Task description: Output every line of the data below verbatim, keeping the same order and line breaks.

[Stored data entries]
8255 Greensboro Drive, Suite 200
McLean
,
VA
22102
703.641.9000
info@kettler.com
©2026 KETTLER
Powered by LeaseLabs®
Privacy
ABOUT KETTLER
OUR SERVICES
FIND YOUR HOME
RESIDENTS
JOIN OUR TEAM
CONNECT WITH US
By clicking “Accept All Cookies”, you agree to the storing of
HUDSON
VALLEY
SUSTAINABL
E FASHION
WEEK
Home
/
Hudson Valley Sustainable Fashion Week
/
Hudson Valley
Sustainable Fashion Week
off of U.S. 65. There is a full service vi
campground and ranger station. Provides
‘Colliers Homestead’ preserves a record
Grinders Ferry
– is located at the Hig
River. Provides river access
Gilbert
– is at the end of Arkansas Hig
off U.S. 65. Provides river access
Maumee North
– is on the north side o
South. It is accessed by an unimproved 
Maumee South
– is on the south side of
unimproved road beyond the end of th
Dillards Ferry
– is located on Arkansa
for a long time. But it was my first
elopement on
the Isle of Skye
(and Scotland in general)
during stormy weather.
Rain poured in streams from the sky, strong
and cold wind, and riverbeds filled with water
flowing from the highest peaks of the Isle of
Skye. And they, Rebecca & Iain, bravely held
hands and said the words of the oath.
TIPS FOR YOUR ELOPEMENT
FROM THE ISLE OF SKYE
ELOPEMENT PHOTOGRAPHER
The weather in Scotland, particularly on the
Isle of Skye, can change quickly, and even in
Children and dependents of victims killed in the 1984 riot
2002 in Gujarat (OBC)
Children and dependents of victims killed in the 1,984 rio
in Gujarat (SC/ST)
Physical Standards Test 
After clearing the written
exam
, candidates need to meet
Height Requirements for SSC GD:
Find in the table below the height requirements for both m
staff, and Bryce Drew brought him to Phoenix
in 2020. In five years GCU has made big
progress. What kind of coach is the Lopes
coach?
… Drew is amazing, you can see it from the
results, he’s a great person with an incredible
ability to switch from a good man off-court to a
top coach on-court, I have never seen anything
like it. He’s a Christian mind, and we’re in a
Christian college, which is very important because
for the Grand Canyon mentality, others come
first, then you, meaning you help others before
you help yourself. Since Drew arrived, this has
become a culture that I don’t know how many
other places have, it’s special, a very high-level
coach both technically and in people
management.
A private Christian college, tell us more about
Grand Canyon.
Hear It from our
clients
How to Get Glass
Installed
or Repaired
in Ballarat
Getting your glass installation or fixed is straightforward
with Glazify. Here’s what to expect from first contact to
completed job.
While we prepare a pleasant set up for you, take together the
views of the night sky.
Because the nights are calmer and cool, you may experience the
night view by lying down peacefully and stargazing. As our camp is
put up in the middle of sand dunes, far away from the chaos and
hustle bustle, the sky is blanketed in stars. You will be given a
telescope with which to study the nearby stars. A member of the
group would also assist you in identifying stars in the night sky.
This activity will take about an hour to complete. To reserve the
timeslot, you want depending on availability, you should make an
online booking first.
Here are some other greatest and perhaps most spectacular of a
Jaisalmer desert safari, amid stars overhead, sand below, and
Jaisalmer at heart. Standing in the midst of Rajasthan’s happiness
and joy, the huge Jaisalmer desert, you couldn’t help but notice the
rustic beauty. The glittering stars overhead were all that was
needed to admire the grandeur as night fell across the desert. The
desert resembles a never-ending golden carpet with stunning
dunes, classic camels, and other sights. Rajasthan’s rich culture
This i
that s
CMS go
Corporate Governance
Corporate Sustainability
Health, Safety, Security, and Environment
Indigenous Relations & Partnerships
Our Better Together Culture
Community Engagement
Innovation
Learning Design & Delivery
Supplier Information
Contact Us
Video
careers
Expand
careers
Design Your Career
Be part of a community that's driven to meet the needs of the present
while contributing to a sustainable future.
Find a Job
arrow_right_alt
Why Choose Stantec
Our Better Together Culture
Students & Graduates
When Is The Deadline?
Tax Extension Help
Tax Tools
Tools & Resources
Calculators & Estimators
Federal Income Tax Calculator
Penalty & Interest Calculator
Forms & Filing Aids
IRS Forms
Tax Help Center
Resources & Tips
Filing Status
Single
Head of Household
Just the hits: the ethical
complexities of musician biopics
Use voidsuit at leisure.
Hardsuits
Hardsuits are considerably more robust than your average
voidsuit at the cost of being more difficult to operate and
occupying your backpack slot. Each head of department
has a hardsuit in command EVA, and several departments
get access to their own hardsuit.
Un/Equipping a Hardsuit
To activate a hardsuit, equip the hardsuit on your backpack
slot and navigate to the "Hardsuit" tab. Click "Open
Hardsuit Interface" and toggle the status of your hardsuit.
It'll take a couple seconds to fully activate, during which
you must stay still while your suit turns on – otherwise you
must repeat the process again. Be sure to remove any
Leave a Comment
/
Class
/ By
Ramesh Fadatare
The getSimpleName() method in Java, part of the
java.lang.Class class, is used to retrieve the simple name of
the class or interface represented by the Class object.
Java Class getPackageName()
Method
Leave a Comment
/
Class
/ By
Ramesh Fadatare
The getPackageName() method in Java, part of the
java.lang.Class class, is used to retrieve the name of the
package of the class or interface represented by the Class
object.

Final answer:
8255 Greensboro Drive, Suite 200
McLean
,
VA
22102
703.641.9000
info@kettler.com
©2026 KETTLER
Powered by LeaseLabs®
Privacy
ABOUT KETTLER
OUR SERVICES
FIND YOUR HOME
RESIDENTS
JOIN OUR TEAM
CONNECT WITH US
By clicking “Accept All Cookies”, you agree to the storing of
HUDSON
VALLEY
SUSTAINABL
E FASHION
WEEK
Home
/
Hudson Valley Sustainable Fashion Week
/
Hudson Valley
Sustainable Fashion Week
off of U.S. 65. There is a full service vi
campground and ranger station. Provides
‘Colliers Homestead’ preserves a record
Grinders Ferry
– is located at the Hig
River. Provides river access
Gilbert
– is at the end of Arkansas Hig
off U.S. 65. Provides river access
Maumee North
– is on the north side o
South. It is accessed by an unimproved 
Maumee South
– is on the south side of
unimproved road beyond the end of th
Dillards Ferry
– is located on Arkansa
for a long time. But it was my first
elopement on
the Isle of Skye
(and Scotland in general)
during stormy weather.
Rain poured in streams from the sky, strong
and cold wind, and riverbeds filled with water
flowing from the highest peaks of the Isle of
Skye. And they, Rebecca & Iain, bravely held
hands and said the words of the oath.
TIPS FOR YOUR ELOPEMENT
FROM THE ISLE OF SKYE
ELOPEMENT PHOTOGRAPHER
The weather in Scotland, particularly on the
Isle of Skye, can change quickly, and even in
Children and dependents of victims killed in the 1984 riot
2002 in Gujarat (OBC)
Children and dependents of victims killed in the 1,984 rio
in Gujarat (SC/ST)
Physical Standards Test 
After clearing the written
exam
, candidates need to meet
Height Requirements for SSC GD:
Find in the table below the height requirements for both m
staff, and Bryce Drew brought him to Phoenix
in 2020. In five years GCU has made big
progress. What kind of coach is the Lopes
coach?
… Drew is amazing, you can see it from the
results, he’s a great person with an incredible
ability to switch from a good man off-court to a
top coach on-court, I have never seen anything
like it. He’s a Christian mind, and we’re in a
Christian college, which is very important because
for the Grand Canyon mentality, others come
first, then you, meaning you help others before
you help yourself. Since Drew arrived, this has
become a culture that I don’t know how many
other places have, it’s special, a very high-level
coach both technically and in people
management.
A private Christian college, tell us more about
Grand Canyon.
Hear It from our
clients
How to Get Glass
Installed
or Repaired
in Ballarat
Getting your glass installation or fixed is straightforward
with Glazify. Here’s what to expect from first contact to
completed job.
While we prepare a pleasant set up for you, take together the
views of the night sky.
Because the nights are calmer and cool, you may experience the
night view by lying down peacefully and stargazing. As our camp is
put up in the middle of sand dunes, far away from the chaos and
hustle bustle, the sky is blanketed in stars. You will be given a
telescope with which to study the nearby stars. A member of the
group would also assist you in identifying stars in the night sky.
This activity will take about an hour to complete. To reserve the
timeslot, you want depending on availability, you should make an
online booking first.
Here are some other greatest and perhaps most spectacular of a
Jaisalmer desert safari, amid stars overhead, sand below, and
Jaisalmer at heart. Standing in the midst of Rajasthan’s happiness
and joy, the huge Jaisalmer desert, you couldn’t help but notice the
rustic beauty. The glittering stars overhead were all that was
needed to admire the grandeur as night fell across the desert. The
desert resembles a never-ending golden carpet with stunning
dunes, classic camels, and other sights. Rajasthan’s rich culture
This i
that s
CMS go
Corporate Governance
Corporate Sustainability
Health, Safety, Security, and Environment
Indigenous Relations & Partnerships
Our Better Together Culture
Community Engagement
Innovation
Learning Design & Delivery
Supplier Information
Contact Us
Video
careers
Expand
careers
Design Your Career
Be part of a community that's driven to meet the needs of the present
while contributing to a sustainable future.
Find a Job
arrow_right_alt
Why Choose Stantec
Our Better Together Culture
Students & Graduates
When Is The Deadline?
Tax Extension Help
Tax Tools
Tools & Resources
Calculators & Estimators
Federal Income Tax Calculator
Penalty & Interest Calculator
Forms & Filing Aids
IRS Forms
Tax Help Center
Resources & Tips
Filing Status
Single
Head of Household
Just the hits: the ethical
complexities of musician biopics
Use voidsuit at leisure.
Hardsuits
Hardsuits are considerably more robust than your average
voidsuit at the cost of being more difficult to operate and
occupying your backpack slot. Each head of department
has a hardsuit in command EVA, and several departments
get access to their own hardsuit.
Un/Equipping a Hardsuit
To activate a hardsuit, equip the hardsuit on your backpack
slot and navigate to the "Hardsuit" tab. Click "Open
Hardsuit Interface" and toggle the status of your hardsuit.
It'll take a couple seconds to fully activate, during which
you must stay still while your suit turns on – otherwise you
must repeat the process again. Be sure to remove any
Leave a Comment
/
Class
/ By
Ramesh Fadatare
The getSimpleName() method in Java, part of the
java.lang.Class class, is used to retrieve the simple name of
the class or interface represented by the Class object.
Java Class getPackageName()
Method
Leave a Comment
/
Class
/ By
Ramesh Fadatare
The getPackageName() method in Java, part of the
java.lang.Class class, is used to retrieve the name of the
package of the class or interface represented by the Class
object.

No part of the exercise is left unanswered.